[WORK TO COMPLETE]:
Reproduce every line of text in the records below word for word, leaving out the pictures.

[RECORDS TO USE]:
*** Block opens ***

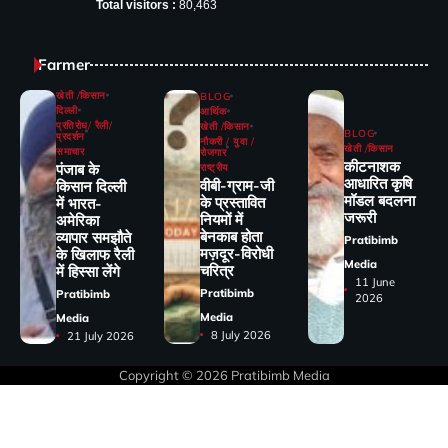
Total visitors :
80,463
Farmer
खेती /किसान
BLOG
दिल्ली
आर्थिक
प्रतिरोध/ रैली/
खेती /किसान
BLOG
प्रदर्शन
नौकरी / युवा /
खेती /किसान
समाचार
रोजगार
कीटनाशक
पंजाब के
राष्ट्रीय
आधारित कृषि
वीबी-ग्राम-जी
किसान दिल्ली
मॉडल बदलना
के प्रस्तावित
में भारत-
जरूरी
नियमों में
अमेरिका
बेनकाब होता
व्यापार समझौते
Pratibimb
मज़दूर-विरोधी
के खिलाफ रैली
Media
चरित्र
में हिस्सा लेंगे
11 June
Pratibimb
Pratibimb
2026
Media
Media
8 July 2026
21 July 2026
Copyright © 2026
Pratibimb Media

*** Block closes ***

[RESULT OF THE EXERCISE]:
Total visitors :
80,463
Farmer
खेती /किसान
BLOG
दिल्ली
आर्थिक
प्रतिरोध/ रैली/
खेती /किसान
BLOG
प्रदर्शन
नौकरी / युवा /
खेती /किसान
समाचार
रोजगार
कीटनाशक
पंजाब के
राष्ट्रीय
आधारित कृषि
वीबी-ग्राम-जी
किसान दिल्ली
मॉडल बदलना
के प्रस्तावित
में भारत-
जरूरी
नियमों में
अमेरिका
बेनकाब होता
व्यापार समझौते
Pratibimb
मज़दूर-विरोधी
के खिलाफ रैली
Media
चरित्र
में हिस्सा लेंगे
11 June
Pratibimb
Pratibimb
2026
Media
Media
8 July 2026
21 July 2026
Copyright © 2026
Pratibimb Media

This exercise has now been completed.